● **Исходный текст**:

Сергей Бирюков: Вырастить дерево русской поэзии…

Наш сегодняшний собеседник — Сергей Евгеньевич Бирюков. Известный поэт, филолог, доктор культурологи, педагог, один из крупнейших в мире исследователей русского и зарубежного авангарда, основатель и президент Международной Академии Зауми, автор таких знаковых книг, как «Зевгма. Русская поэзия от маньеризма до постмодернизма» (1994), «Теория и практика русского поэтического авангарда» (1998), «Року укор. Поэтические начала» (2003), «Авангард: модули и векторы» (2006), почти 20 поэтических книг, изданных в России и за рубежом.

— В ряду ваших научных и творческих интересов исторический авангард, как и вся литература эксперимента, занимает особое место. Причём с тех давних ещё времён, когда академическое литературоведение даже от Хлебникова нос воротило, не говоря уже о поэтах 60-80-х годов. Почему авангард?

— Видимо, сыграла свою роль генетика! Моя мать — Бирюкова Зинаида Никитична — учитель-словесник, была поклонницей Маяковского, замечательно читала его стихи, и я лет с пяти читал детские книжки Маяковского. Дальше — больше. В отроческие годы я повесил над своей кроватью портрет поэта. Книги Маяковского и о нём каким-то образом постоянно приходили ко мне. После школы я некоторое время работал на заводе и на первую зарплату купил тринадцатитомник Маяковского (он стоил 13 рублей!). Это как-то соотносилось с 13-м апостолом, которым Маяковский себя именовал. В этом собрании, в примечаниях было множество имён. Я шёл по именам и открывал для себя целый неведомый мир. В 1971 году на филфаке в Тамбовском пединституте я написал курсовую работу «Маяковский и русский футуризм» и успешно её защитил. Позднее я говорил с Геннадием Айги, для которого Маяковский тоже был проводником в поэтические миры. Михаил Светлов даже называл его чувашским Маяковским.

— Сегодня отношение науки к литературному авангарду поменялось радикально или всё-таки можно говорить лишь о «послаблении», осторожном интересе?

— Конечно, изменения произошли значительные. Выходят академические тома под грифами РАН, защищаются диссертации, проходят конференции. Это началось в 1985 году — в год столетия Велимира Хлебникова. Я помню первую конференцию 85-го года в Астрахани, посвящённую Велимиру. Это было невероятное счастье. В том же году я провёл вечер Хлебникова в Тамбове. Хлебников всем нам своим столетием открыл дверь в мир!

● **Исходные данные**:
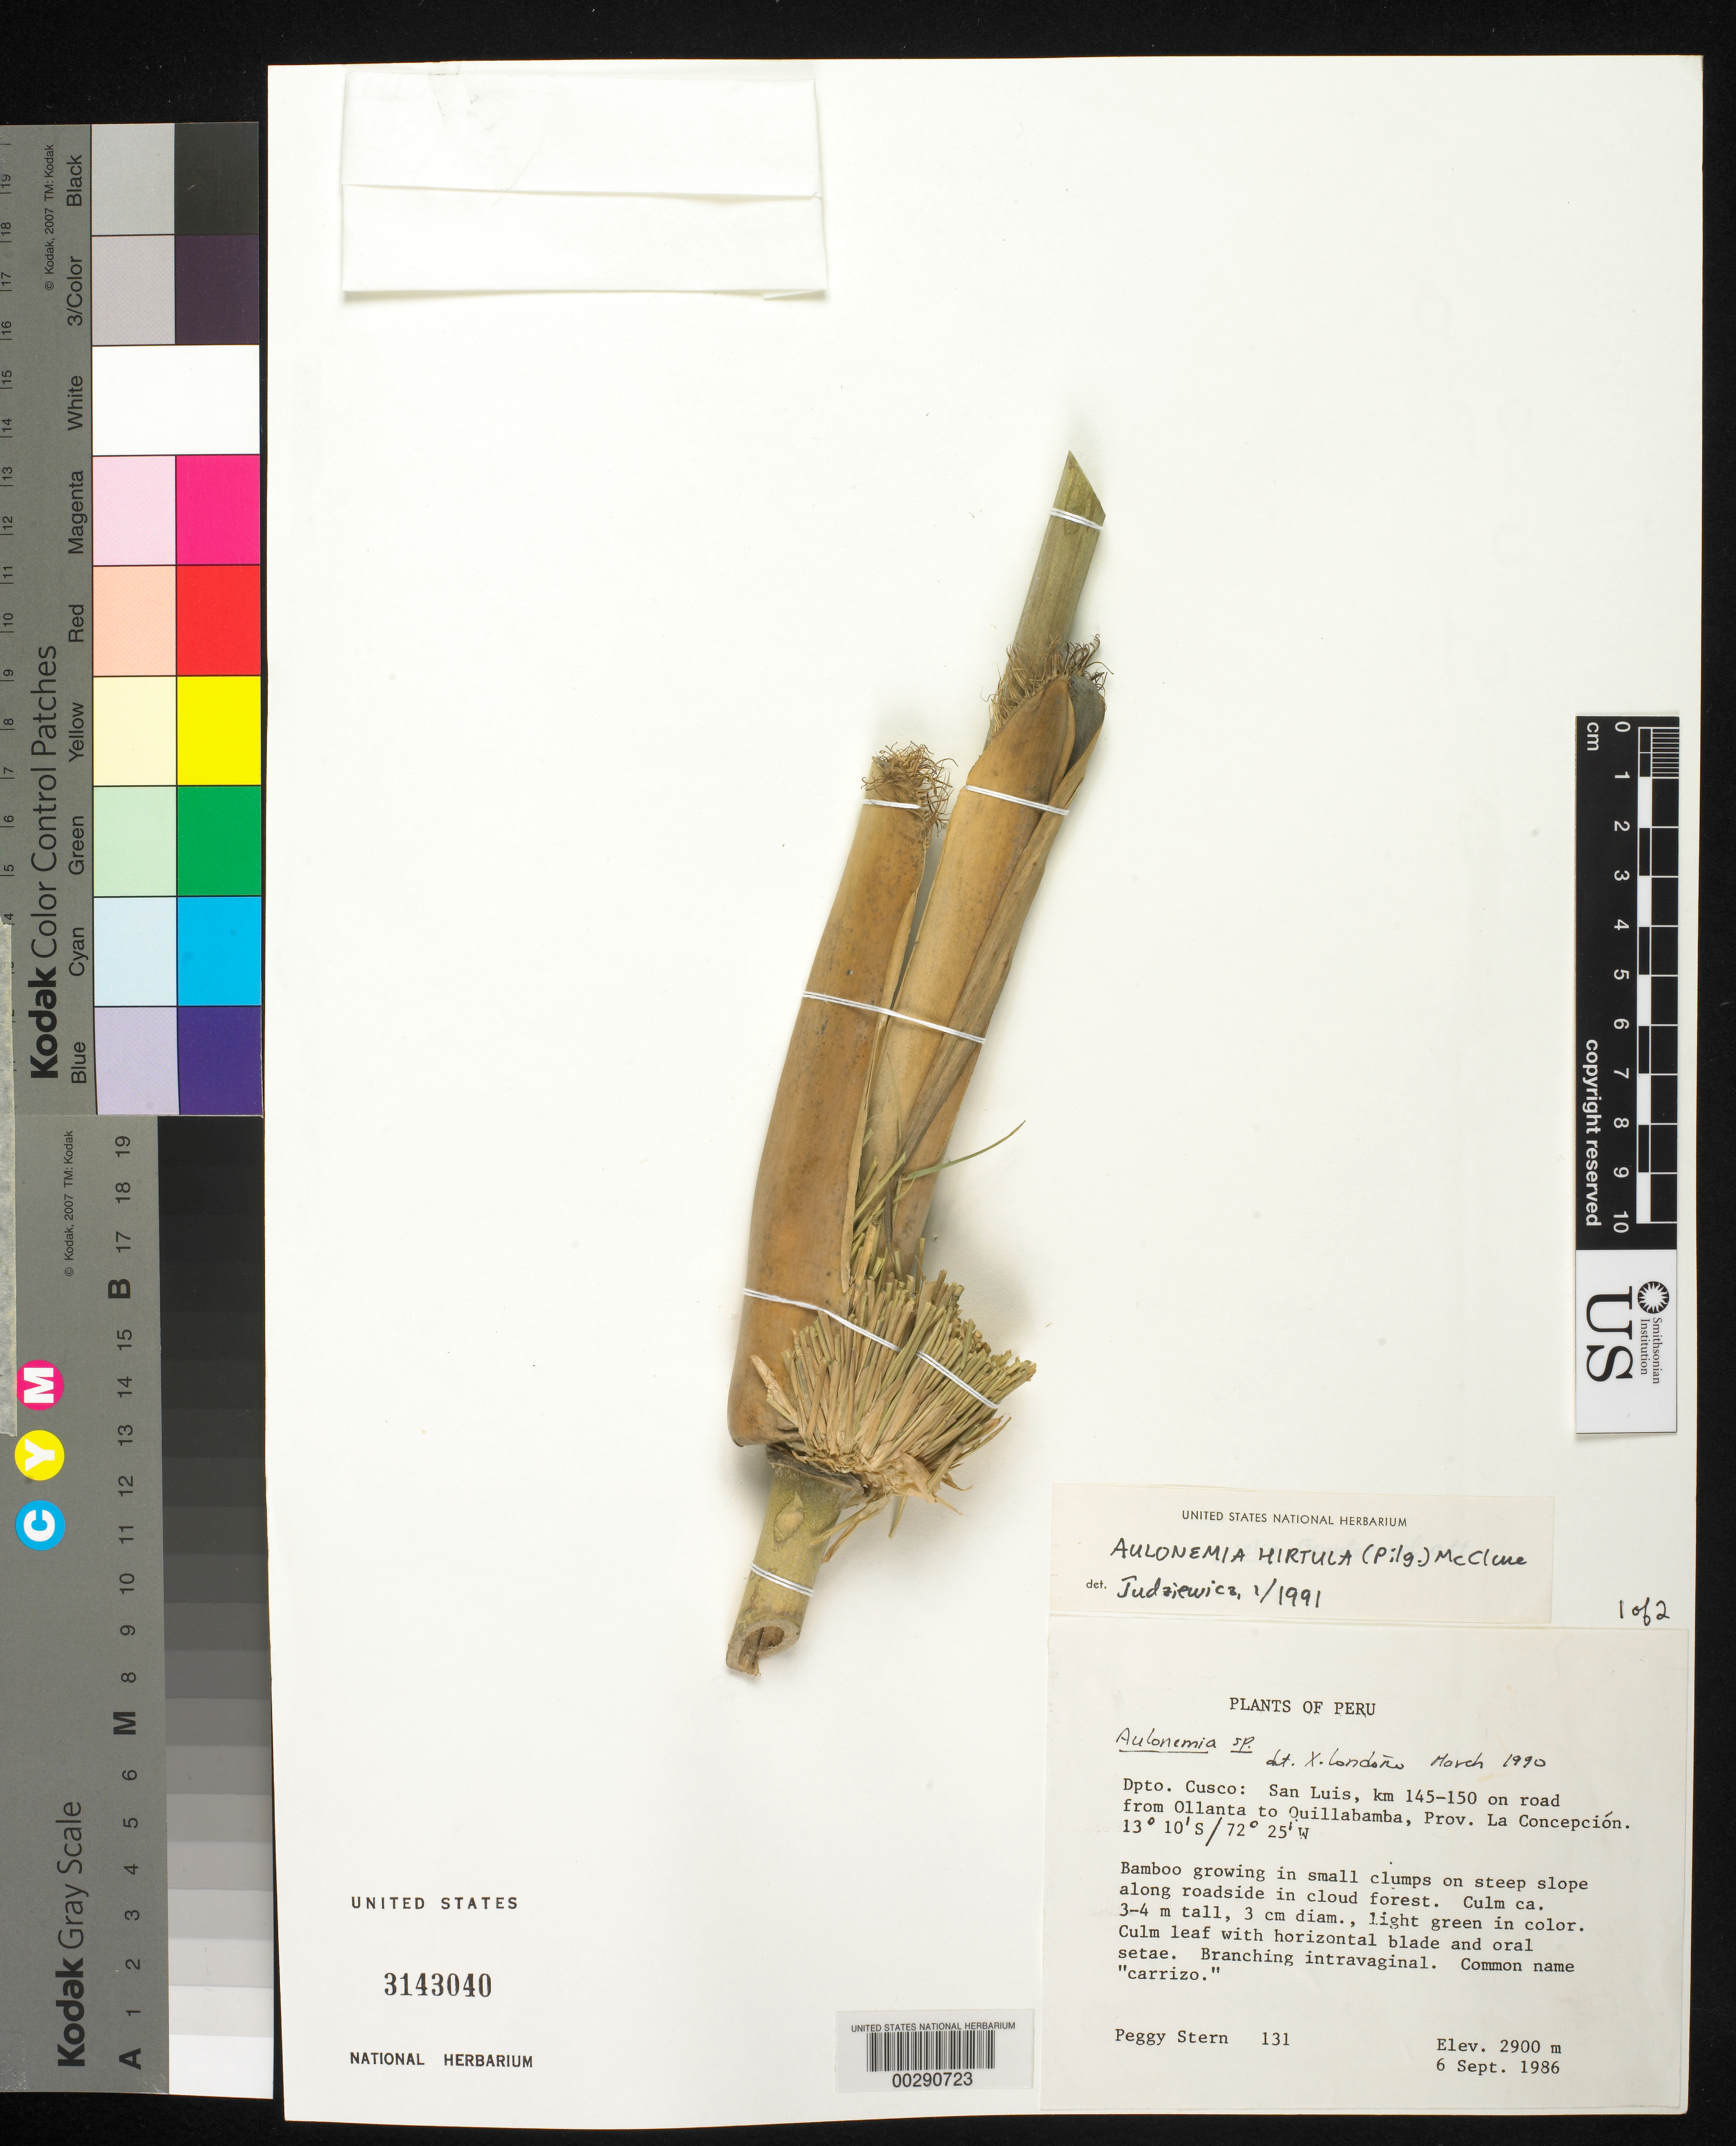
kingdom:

● **Что нужно сделать**:
1. Сколько, согласно интервью с Сергеем Бирюковым, стоил тринадцатитомник Маяковского, купленный им на первую зарплату?
2. Продолжите интервью с Сергеем Бирюковым о поэтическом авангарде после его последней фразы.

● **Ответы**:
1. Он стоил 13 рублей.

2.
— А кстати, пренебрежение литературой поиска имело место только в нашем литературоведении или в других странах авангард тоже находился на периферии науки?

— В других странах было проще с авангардом, им занимались уже с послевоенных лет. К настоящему времени вышло огромное количество работ, в том числе о русском авангарде. Однако это совсем не означает, что авангард стал очень популярен там, где им давно занимаются учёные. Есть довольно узкий круг знатоков и ещё более узкий интересующихся.

— Удивительно: классический аванград ведь дал огромный толчок всей поэзии, раздвинул границы текста и смыслов, без футуристов не было бы ни Мартынова, ни Бродского, ни Вознесенского! Почему же в литературоведении так долго смотрели на «всех этих кручёныхов», брезгливо оттопырив нижнюю губу? А многие литераторы и по сию пору не скрывают своей брезгливости.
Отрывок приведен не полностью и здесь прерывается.